TASK OBJECTIVE:
Go through the lines below and retype each one exactly.

━━━━

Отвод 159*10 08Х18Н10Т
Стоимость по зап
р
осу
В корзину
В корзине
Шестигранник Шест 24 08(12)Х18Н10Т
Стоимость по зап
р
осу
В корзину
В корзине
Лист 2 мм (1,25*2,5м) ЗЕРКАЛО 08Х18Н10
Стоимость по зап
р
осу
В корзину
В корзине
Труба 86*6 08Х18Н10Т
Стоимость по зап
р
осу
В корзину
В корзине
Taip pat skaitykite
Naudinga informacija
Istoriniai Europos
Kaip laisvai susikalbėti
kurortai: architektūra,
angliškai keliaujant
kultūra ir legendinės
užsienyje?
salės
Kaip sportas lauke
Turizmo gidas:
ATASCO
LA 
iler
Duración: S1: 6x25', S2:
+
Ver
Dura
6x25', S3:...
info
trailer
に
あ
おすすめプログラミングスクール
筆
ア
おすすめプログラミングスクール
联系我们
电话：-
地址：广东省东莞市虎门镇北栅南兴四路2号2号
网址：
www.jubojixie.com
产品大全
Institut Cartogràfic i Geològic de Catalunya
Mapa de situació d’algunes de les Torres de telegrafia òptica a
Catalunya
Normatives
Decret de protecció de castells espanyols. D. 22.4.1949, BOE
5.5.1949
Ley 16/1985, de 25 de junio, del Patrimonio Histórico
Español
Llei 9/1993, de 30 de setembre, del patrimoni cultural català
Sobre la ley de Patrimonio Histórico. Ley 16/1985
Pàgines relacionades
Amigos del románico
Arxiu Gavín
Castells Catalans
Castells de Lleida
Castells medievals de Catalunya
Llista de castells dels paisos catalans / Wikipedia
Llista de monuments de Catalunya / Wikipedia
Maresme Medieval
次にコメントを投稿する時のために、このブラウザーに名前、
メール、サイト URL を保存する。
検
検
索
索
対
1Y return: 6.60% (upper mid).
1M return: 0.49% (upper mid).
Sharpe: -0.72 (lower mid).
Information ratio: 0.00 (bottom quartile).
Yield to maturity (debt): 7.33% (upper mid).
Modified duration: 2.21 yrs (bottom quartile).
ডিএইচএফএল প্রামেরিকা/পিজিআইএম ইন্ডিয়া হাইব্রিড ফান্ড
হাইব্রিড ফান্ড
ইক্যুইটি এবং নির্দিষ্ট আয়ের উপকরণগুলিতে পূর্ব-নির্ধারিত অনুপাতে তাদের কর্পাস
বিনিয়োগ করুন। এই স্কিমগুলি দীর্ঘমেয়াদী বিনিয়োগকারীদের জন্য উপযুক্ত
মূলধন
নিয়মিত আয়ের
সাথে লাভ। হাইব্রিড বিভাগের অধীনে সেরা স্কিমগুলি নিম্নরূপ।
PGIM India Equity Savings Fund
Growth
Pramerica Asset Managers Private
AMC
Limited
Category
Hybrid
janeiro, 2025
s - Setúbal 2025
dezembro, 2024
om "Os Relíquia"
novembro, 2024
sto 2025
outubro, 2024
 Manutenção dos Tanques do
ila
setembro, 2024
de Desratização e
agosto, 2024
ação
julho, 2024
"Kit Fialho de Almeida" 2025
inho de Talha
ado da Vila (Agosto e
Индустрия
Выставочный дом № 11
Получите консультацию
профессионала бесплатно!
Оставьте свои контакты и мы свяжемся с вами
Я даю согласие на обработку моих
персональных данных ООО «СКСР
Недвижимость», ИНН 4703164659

━━━━

RESPONSE TO THIS TASK:
Отвод 159*10 08Х18Н10Т
Стоимость по зап
р
осу
В корзину
В корзине
Шестигранник Шест 24 08(12)Х18Н10Т
Стоимость по зап
р
осу
В корзину
В корзине
Лист 2 мм (1,25*2,5м) ЗЕРКАЛО 08Х18Н10
Стоимость по зап
р
осу
В корзину
В корзине
Труба 86*6 08Х18Н10Т
Стоимость по зап
р
осу
В корзину
В корзине
Taip pat skaitykite
Naudinga informacija
Istoriniai Europos
Kaip laisvai susikalbėti
kurortai: architektūra,
angliškai keliaujant
kultūra ir legendinės
užsienyje?
salės
Kaip sportas lauke
Turizmo gidas:
ATASCO
LA 
iler
Duración: S1: 6x25', S2:
+
Ver
Dura
6x25', S3:...
info
trailer
に
あ
おすすめプログラミングスクール
筆
ア
おすすめプログラミングスクール
联系我们
电话：-
地址：广东省东莞市虎门镇北栅南兴四路2号2号
网址：
www.jubojixie.com
产品大全
Institut Cartogràfic i Geològic de Catalunya
Mapa de situació d’algunes de les Torres de telegrafia òptica a
Catalunya
Normatives
Decret de protecció de castells espanyols. D. 22.4.1949, BOE
5.5.1949
Ley 16/1985, de 25 de junio, del Patrimonio Histórico
Español
Llei 9/1993, de 30 de setembre, del patrimoni cultural català
Sobre la ley de Patrimonio Histórico. Ley 16/1985
Pàgines relacionades
Amigos del románico
Arxiu Gavín
Castells Catalans
Castells de Lleida
Castells medievals de Catalunya
Llista de castells dels paisos catalans / Wikipedia
Llista de monuments de Catalunya / Wikipedia
Maresme Medieval
次にコメントを投稿する時のために、このブラウザーに名前、
メール、サイト URL を保存する。
検
検
索
索
対
1Y return: 6.60% (upper mid).
1M return: 0.49% (upper mid).
Sharpe: -0.72 (lower mid).
Information ratio: 0.00 (bottom quartile).
Yield to maturity (debt): 7.33% (upper mid).
Modified duration: 2.21 yrs (bottom quartile).
ডিএইচএফএল প্রামেরিকা/পিজিআইএম ইন্ডিয়া হাইব্রিড ফান্ড
হাইব্রিড ফান্ড
ইক্যুইটি এবং নির্দিষ্ট আয়ের উপকরণগুলিতে পূর্ব-নির্ধারিত অনুপাতে তাদের কর্পাস
বিনিয়োগ করুন। এই স্কিমগুলি দীর্ঘমেয়াদী বিনিয়োগকারীদের জন্য উপযুক্ত
মূলধন
নিয়মিত আয়ের
সাথে লাভ। হাইব্রিড বিভাগের অধীনে সেরা স্কিমগুলি নিম্নরূপ।
PGIM India Equity Savings Fund
Growth
Pramerica Asset Managers Private
AMC
Limited
Category
Hybrid
janeiro, 2025
s - Setúbal 2025
dezembro, 2024
om "Os Relíquia"
novembro, 2024
sto 2025
outubro, 2024
 Manutenção dos Tanques do
ila
setembro, 2024
de Desratização e
agosto, 2024
ação
julho, 2024
"Kit Fialho de Almeida" 2025
inho de Talha
ado da Vila (Agosto e
Индустрия
Выставочный дом № 11
Получите консультацию
профессионала бесплатно!
Оставьте свои контакты и мы свяжемся с вами
Я даю согласие на обработку моих
персональных данных ООО «СКСР
Недвижимость», ИНН 4703164659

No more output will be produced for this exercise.